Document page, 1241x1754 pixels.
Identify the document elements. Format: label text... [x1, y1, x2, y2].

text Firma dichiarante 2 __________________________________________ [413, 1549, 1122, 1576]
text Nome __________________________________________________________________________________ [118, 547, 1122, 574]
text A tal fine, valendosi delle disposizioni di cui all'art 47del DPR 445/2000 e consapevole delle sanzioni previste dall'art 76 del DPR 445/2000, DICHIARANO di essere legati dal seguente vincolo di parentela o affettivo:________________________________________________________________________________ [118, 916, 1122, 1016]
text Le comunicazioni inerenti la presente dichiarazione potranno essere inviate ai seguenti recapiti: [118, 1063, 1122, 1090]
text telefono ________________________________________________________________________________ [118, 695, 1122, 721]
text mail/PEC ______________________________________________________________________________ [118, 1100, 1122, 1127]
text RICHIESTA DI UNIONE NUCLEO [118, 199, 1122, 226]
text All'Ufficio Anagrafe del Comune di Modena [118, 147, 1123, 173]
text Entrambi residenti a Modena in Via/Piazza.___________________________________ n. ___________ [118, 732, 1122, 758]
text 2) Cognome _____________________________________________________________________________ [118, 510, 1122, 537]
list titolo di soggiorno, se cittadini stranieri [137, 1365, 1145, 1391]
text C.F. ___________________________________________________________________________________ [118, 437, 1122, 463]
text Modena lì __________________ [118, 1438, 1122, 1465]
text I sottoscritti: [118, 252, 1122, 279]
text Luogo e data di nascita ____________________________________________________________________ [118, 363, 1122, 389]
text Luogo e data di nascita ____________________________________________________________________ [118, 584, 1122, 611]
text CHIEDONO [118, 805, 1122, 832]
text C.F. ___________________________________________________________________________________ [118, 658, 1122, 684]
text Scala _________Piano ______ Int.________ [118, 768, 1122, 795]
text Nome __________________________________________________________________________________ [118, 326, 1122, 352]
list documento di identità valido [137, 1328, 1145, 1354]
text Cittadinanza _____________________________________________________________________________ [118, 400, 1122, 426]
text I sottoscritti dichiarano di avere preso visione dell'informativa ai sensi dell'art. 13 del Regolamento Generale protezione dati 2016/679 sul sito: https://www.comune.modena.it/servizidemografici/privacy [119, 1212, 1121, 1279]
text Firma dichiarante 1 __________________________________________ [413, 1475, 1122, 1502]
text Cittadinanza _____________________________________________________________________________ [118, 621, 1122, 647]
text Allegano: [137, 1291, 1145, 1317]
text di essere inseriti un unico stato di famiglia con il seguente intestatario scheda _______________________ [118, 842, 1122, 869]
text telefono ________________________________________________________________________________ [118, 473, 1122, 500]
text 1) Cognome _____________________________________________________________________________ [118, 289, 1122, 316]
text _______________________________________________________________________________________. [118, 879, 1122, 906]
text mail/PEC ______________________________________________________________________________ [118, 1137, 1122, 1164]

++++

Task requirements
Print the listing above verbatim, with every line unchanged and in its original order.

Result of this task
Document page, 1241x1754 pixels.
Identify the document elements. Format: label text... [x1, y1, x2, y2].

text Firma dichiarante 2 __________________________________________ [413, 1549, 1122, 1576]
text Nome __________________________________________________________________________________ [118, 547, 1122, 574]
text A tal fine, valendosi delle disposizioni di cui all'art 47del DPR 445/2000 e consapevole delle sanzioni previste dall'art 76 del DPR 445/2000, DICHIARANO di essere legati dal seguente vincolo di parentela o affettivo:________________________________________________________________________________ [118, 916, 1122, 1016]
text Le comunicazioni inerenti la presente dichiarazione potranno essere inviate ai seguenti recapiti: [118, 1063, 1122, 1090]
text telefono ________________________________________________________________________________ [118, 695, 1122, 721]
text mail/PEC ______________________________________________________________________________ [118, 1100, 1122, 1127]
text RICHIESTA DI UNIONE NUCLEO [118, 199, 1122, 226]
text All'Ufficio Anagrafe del Comune di Modena [118, 147, 1123, 173]
text Entrambi residenti a Modena in Via/Piazza.___________________________________ n. ___________ [118, 732, 1122, 758]
text 2) Cognome _____________________________________________________________________________ [118, 510, 1122, 537]
list titolo di soggiorno, se cittadini stranieri [137, 1365, 1145, 1391]
text C.F. ___________________________________________________________________________________ [118, 437, 1122, 463]
text Modena lì __________________ [118, 1438, 1122, 1465]
text I sottoscritti: [118, 252, 1122, 279]
text Luogo e data di nascita ____________________________________________________________________ [118, 363, 1122, 389]
text Luogo e data di nascita ____________________________________________________________________ [118, 584, 1122, 611]
text CHIEDONO [118, 805, 1122, 832]
text C.F. ___________________________________________________________________________________ [118, 658, 1122, 684]
text Scala _________Piano ______ Int.________ [118, 768, 1122, 795]
text Nome __________________________________________________________________________________ [118, 326, 1122, 352]
list documento di identità valido [137, 1328, 1145, 1354]
text Cittadinanza _____________________________________________________________________________ [118, 400, 1122, 426]
text I sottoscritti dichiarano di avere preso visione dell'informativa ai sensi dell'art. 13 del Regolamento Generale protezione dati 2016/679 sul sito: https://www.comune.modena.it/servizidemografici/privacy [119, 1212, 1121, 1279]
text Firma dichiarante 1 __________________________________________ [413, 1475, 1122, 1502]
text Cittadinanza _____________________________________________________________________________ [118, 621, 1122, 647]
text Allegano: [137, 1291, 1145, 1317]
text di essere inseriti un unico stato di famiglia con il seguente intestatario scheda _______________________ [118, 842, 1122, 869]
text telefono ________________________________________________________________________________ [118, 473, 1122, 500]
text 1) Cognome _____________________________________________________________________________ [118, 289, 1122, 316]
text _______________________________________________________________________________________. [118, 879, 1122, 906]
text mail/PEC ______________________________________________________________________________ [118, 1137, 1122, 1164]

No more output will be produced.